Internet access enables the constitutionally guaranteed rights to Free Expression and Access To Information and Freedom of Association. No price can be put on our basic rights – which by definition must be universal.

SA’s regulatory regime has failed to enable access to affordable internet because of an over reliance on the profit motivated private sector. The result has been cherry picking, super profits, and regressive anti-poor pricing structures. 

The primary obstacle to reaching universal internet access in South Africa is the cartel of network operators – MTN, Vodacom, Telkom, Cell C – that dominate mobile telecoms services.

The Competition Commission has found that cartel members have abused their positions to maximise profits and deny services to those without the income to pay as well as those who live in areas where the provision of network coverage is not profitable.

 ICASA’s regulatory regime has enabled and entrenched the cartel’s hold on the mobile internet. The first spectrum auction was yet another moment in the service of cartel interests

Enable the spectrum commons

We believe the current auction should be seen in the light of the sudden cancellation of the Wholesale Open-Access Network (WOAN) just before the last round of auctioning. The objective of the WOAN was to foster competition in the national telecoms market by lowering the entrance barrier for new participants. It was to do this by recognising that spectrum is a commons to be managed, rather than sold or leased on an exclusive basis.

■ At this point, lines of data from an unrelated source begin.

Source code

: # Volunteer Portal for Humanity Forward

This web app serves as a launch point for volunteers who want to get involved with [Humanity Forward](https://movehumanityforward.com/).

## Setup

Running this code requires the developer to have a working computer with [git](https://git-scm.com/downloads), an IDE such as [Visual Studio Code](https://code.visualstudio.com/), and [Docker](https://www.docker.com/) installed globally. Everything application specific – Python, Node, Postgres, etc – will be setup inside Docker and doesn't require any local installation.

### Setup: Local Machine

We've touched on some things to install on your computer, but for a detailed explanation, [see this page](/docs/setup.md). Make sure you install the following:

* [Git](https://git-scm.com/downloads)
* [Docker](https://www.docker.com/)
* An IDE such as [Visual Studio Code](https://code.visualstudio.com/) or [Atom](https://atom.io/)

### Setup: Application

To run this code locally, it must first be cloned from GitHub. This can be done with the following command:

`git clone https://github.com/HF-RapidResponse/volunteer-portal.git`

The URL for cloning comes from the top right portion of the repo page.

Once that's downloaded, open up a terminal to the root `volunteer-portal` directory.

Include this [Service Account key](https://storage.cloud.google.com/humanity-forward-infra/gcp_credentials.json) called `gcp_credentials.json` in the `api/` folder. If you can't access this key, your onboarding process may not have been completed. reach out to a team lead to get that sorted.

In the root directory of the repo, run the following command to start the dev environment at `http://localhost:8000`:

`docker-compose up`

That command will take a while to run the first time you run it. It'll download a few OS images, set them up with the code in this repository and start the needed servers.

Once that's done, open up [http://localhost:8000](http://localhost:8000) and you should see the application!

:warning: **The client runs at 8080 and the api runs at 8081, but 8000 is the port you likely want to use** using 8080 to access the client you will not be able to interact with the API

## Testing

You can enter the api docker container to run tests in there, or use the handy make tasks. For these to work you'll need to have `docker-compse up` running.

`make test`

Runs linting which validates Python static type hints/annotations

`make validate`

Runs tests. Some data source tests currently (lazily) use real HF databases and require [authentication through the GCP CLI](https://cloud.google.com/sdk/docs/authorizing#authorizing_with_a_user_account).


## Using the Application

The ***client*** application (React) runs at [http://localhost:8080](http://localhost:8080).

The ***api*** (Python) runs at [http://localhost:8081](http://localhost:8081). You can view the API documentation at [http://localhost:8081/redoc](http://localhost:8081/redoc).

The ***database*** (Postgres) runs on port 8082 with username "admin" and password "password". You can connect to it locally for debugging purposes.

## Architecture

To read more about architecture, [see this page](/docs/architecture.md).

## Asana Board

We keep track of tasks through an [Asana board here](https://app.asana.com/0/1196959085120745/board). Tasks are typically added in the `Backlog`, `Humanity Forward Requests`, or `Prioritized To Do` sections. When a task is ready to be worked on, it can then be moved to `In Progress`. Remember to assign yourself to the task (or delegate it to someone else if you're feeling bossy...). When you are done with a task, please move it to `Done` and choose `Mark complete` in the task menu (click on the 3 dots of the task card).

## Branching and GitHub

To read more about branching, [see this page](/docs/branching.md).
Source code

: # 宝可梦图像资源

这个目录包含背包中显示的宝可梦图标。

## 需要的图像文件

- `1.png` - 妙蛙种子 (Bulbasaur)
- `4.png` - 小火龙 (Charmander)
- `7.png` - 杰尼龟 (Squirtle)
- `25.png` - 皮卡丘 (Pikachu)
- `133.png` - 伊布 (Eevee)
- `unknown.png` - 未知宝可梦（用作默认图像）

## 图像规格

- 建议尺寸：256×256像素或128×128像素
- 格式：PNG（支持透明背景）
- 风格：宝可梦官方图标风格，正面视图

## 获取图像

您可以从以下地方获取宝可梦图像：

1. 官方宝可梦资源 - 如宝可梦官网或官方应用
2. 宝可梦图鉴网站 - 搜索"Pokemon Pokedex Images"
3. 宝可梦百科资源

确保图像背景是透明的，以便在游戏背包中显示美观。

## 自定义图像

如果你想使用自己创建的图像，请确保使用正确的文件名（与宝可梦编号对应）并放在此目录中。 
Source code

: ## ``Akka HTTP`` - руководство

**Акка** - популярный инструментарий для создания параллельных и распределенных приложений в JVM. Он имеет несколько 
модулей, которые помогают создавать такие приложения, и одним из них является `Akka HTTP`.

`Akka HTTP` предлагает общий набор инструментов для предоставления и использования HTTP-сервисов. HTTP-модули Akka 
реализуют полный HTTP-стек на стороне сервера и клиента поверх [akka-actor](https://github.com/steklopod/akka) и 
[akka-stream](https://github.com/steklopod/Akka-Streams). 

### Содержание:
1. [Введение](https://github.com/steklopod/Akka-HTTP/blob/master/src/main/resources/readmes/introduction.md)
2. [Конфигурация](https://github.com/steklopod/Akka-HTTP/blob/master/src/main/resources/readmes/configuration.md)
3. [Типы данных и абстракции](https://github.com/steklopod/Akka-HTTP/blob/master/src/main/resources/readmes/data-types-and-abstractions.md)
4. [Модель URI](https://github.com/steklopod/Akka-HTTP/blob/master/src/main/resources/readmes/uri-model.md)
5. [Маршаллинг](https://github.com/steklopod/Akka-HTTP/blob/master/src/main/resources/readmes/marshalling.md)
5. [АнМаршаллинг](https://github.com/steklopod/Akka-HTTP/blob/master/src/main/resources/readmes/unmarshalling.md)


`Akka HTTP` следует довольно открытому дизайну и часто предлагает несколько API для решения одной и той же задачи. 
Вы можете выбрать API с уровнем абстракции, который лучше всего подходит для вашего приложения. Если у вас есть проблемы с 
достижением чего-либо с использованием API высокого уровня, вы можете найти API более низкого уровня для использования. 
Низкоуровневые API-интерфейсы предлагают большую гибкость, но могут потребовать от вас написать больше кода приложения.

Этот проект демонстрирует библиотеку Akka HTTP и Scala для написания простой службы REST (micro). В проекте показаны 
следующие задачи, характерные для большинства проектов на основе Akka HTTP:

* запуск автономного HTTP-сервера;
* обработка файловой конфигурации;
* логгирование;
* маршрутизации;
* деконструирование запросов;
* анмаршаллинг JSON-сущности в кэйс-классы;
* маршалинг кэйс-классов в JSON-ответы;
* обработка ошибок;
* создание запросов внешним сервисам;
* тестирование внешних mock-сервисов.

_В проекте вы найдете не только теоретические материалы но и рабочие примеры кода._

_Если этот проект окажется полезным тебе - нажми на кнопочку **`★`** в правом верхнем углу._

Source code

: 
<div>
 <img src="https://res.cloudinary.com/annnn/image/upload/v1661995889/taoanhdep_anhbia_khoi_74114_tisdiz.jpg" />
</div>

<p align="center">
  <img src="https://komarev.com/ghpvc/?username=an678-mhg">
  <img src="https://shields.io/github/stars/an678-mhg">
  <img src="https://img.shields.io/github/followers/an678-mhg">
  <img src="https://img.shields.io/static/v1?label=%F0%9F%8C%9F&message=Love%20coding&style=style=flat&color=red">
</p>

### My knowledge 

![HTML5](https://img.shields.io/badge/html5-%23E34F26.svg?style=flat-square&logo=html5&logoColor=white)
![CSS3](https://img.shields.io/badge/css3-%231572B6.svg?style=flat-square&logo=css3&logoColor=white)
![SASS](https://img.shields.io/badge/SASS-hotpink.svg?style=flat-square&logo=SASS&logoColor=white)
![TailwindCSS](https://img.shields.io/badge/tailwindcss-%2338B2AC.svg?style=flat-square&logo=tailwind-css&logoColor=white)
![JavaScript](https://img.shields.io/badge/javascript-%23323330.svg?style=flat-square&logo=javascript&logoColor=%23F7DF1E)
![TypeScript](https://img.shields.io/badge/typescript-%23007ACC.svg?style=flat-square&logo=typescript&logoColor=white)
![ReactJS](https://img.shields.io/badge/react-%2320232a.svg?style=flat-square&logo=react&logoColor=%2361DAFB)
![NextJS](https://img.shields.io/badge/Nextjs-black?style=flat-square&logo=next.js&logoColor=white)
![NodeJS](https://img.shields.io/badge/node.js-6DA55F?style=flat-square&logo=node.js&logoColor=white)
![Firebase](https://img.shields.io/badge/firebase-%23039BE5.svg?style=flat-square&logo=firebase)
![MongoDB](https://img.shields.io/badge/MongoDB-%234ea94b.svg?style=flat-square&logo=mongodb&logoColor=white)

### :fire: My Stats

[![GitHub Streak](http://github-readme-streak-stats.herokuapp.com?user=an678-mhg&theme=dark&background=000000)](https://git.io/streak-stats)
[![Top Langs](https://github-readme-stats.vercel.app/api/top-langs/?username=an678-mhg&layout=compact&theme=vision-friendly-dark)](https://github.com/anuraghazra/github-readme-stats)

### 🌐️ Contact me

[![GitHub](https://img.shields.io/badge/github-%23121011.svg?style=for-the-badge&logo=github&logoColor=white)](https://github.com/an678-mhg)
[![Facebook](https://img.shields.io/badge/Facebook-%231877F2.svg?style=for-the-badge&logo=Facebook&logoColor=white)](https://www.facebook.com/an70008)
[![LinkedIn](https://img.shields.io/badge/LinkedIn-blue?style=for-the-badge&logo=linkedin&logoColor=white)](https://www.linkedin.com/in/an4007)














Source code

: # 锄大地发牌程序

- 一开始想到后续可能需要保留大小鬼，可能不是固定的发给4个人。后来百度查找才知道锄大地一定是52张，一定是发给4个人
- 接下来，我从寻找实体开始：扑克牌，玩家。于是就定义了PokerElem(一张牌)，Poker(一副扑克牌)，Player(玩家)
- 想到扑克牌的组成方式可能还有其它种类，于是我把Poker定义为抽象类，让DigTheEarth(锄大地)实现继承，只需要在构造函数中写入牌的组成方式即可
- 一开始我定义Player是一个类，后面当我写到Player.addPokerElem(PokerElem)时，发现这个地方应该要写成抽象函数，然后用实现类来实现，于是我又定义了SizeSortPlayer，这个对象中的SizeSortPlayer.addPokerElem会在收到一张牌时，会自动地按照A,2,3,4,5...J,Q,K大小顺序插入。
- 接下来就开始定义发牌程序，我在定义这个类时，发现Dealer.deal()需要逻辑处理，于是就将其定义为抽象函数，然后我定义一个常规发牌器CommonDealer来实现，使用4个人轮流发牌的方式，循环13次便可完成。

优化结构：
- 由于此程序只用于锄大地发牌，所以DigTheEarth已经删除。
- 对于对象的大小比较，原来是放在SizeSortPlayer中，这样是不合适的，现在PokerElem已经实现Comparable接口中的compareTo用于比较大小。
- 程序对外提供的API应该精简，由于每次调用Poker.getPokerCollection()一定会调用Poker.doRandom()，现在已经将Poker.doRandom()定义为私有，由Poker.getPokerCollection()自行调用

By obliging cartel members to host Mobile Virtual Network Operators (MVNOs) and by providing for ad hoc and localised spectrum rights, the WOAN had the potential to allow new market entrants including community telecoms networks and, by increasing competition, to lower end-user prices. In the absence of a proper explanation by ICASA for its termination of the WOAN, we can only conclude that this threat to cartel profits was averted by backroom lobbying. The flippant statement by ICASA that in the only case where a WOAN had been tried (in Mexico) it had “failed,” is at best subjective and at worst, deceptive. Mexican community networks report that they are still participating in its structures, despite teething problems (from which ICASA and South African civil society could have learned, in order to avoid or mitigate them).

By ambushing us shortly before the last auction with the announcement that the WOAN had been scrapped, ICASA has presented a fait accompli that while probably indefensible in constitutional law, would require vast expense and disruption to reverse, as some portions of spectrum that were reserved for the WOAN are already in use by cartel members.
 In this context, we assert that the minimum acceptable course of action by ICASA in the final auction, is to recuperate some degree of a managed commons in the remaining spectrum lots. Proposals for doing this, drawing on international best practice, are contained in the submissions of progressive organisations such as the Association for Progressive Communication, so we will not repeat the details.